# Anyone here a teacher?



## Voldemort (Aug 24, 2011)

Do you like your job? Do you wish you had done something else or are you happy? Do you have a comfortable life or do you struggle (including financially)?


----------



## ALNF1031 (Jul 27, 2011)

@teddy564339 is a teacher. Sorry for calling you here, but you're the only teacher I know on PerC. xD


----------



## teddy564339 (Jun 23, 2010)

Voldemort said:


> Do you like your job? Do you wish you had done something else or are you happy? Do you have a comfortable life or do you struggle (including financially)?



Teaching is an interesting job because it's a roller coaster and you never quite know what you're going to get. I teach high school math at a public high school in North Carolina (United States).

To me, it all really depends on what kind of students you end up with in each class. I've had classes I've loved, classes I've hated, and everywhere in between.

There are times when I feel like I have the best job in the world, and times where I feel like I can't do it any more and want to quit.

Last year, for example, both semesters I had one class that I really hated, and every day during that period it was like torture.

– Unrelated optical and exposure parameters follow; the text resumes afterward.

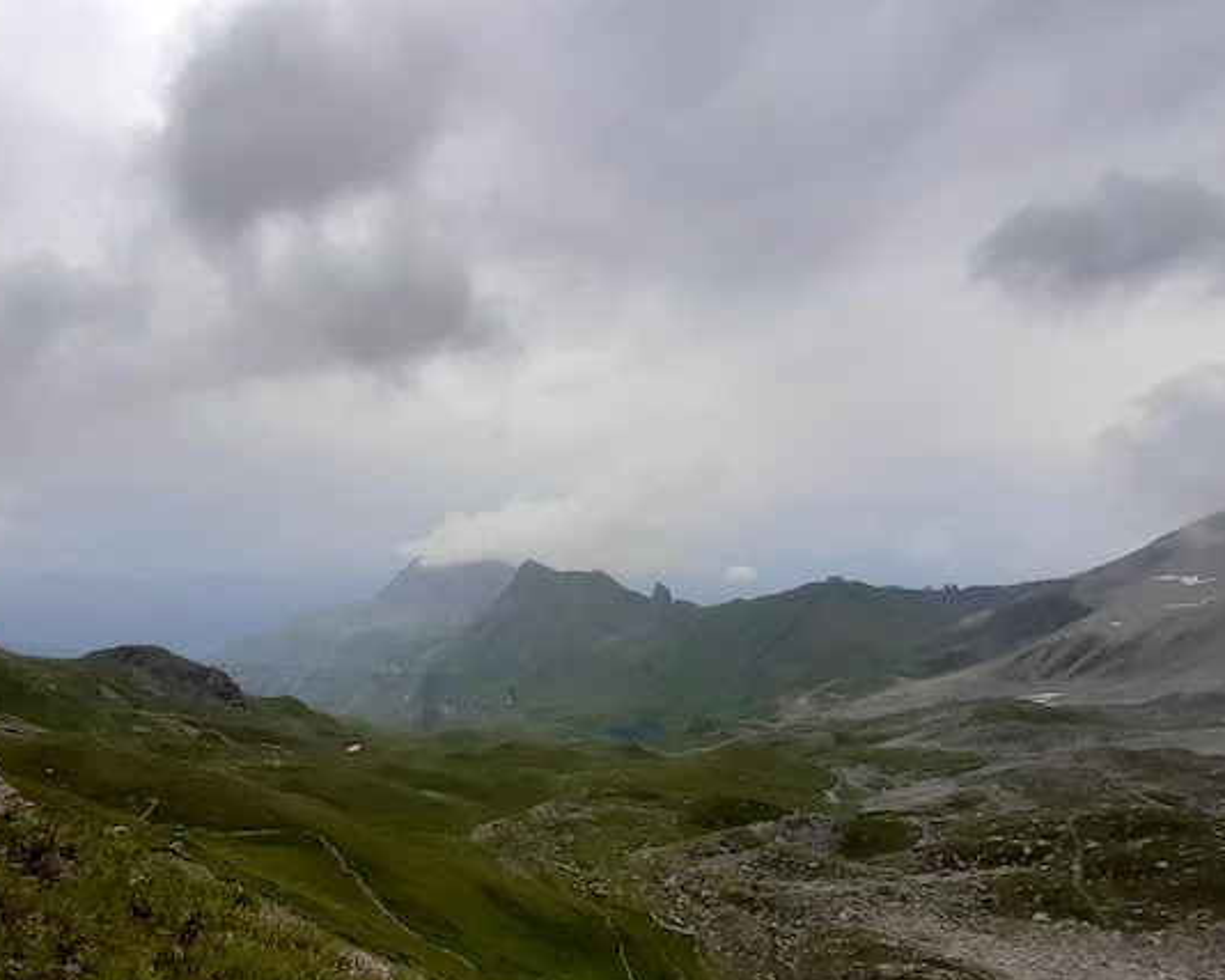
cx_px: 482
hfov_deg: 82.2
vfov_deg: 68.9
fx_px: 689
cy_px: 650
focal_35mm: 19
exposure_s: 1/1403
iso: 40
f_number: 2.2
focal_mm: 1.13
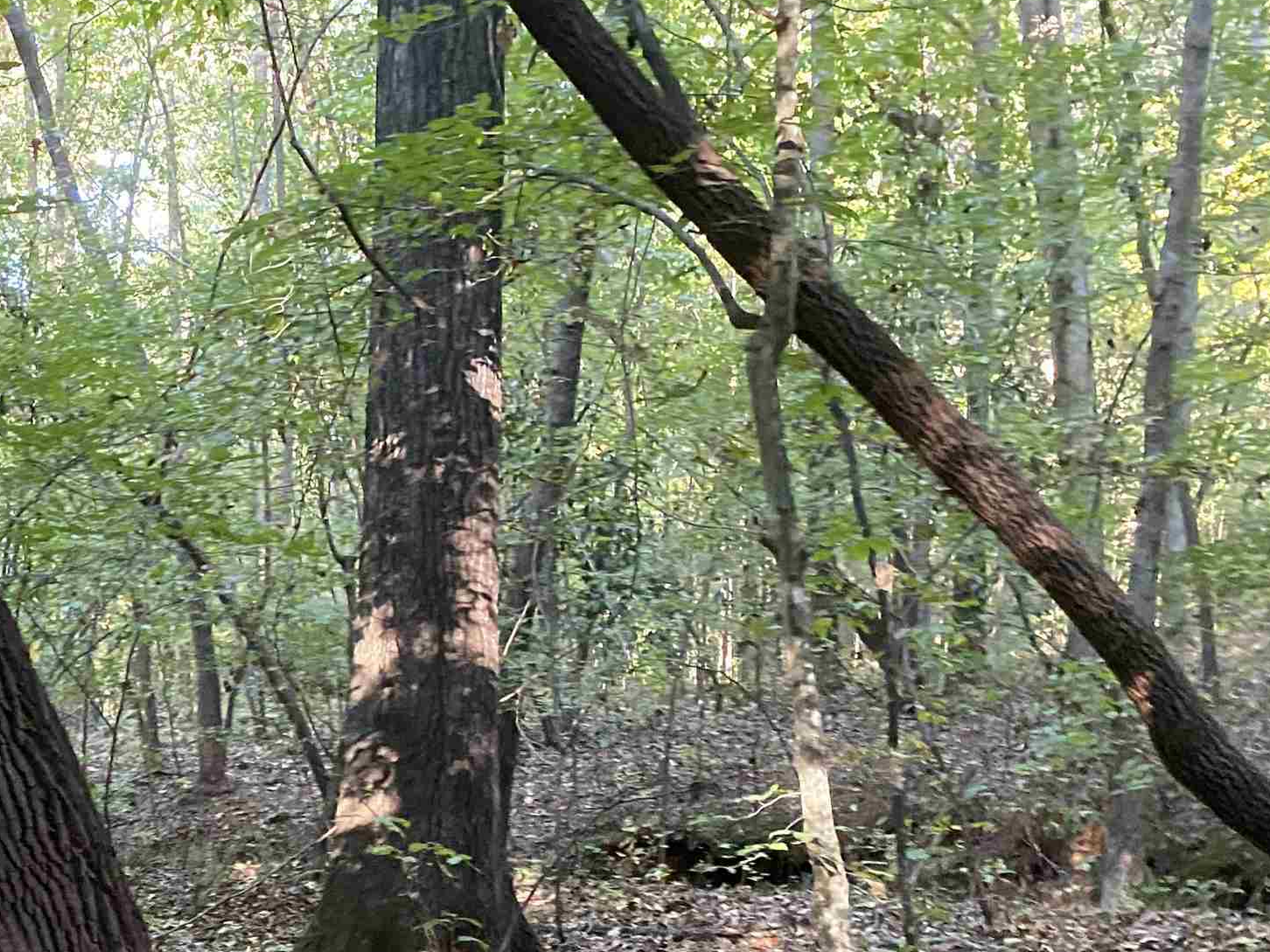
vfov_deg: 25.3
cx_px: -62
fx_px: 2018
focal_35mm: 55
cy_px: 952
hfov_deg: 31.7
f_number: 1.8
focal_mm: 4.25
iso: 500
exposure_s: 1/40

This semester, however, I love all of my classes, and I'm having a blast.


The great thing about teaching is that no matter how bad it gets, you get to start over every year (or in my case, every semester). You also get the summers off, and that's pretty amazing...being able to do whatever you want for two months every year, not to mention two weeks for Christmas and one in the spring.

The pay is low, and in NC it's one of the lowest pay scales in all of the US. I make about $36,000 a year before taxes, and I've been teaching for 5 years. But, I'm single and don't have any kids, so I live decently comfortably. Of course, I don't need a lavish lifestyle to be happy, either.


All in all, it's the right job for me. There are times when I'm extremely stressed out, there are times where I feel like I'm not cut out to do it, and there are times when I honestly feel like quitting and trying something else. But I've also had some students tell me I'm the best math teacher they've ever had, and there are times when it truly is an amazing job.


----------



## hello317 (Apr 16, 2010)

teddy564339 said:


> I've also had some students tell me I'm the best math teacher they've ever had, and there are times when it truly is an amazing job.


This is the most awarding part hearing students saying this.


----------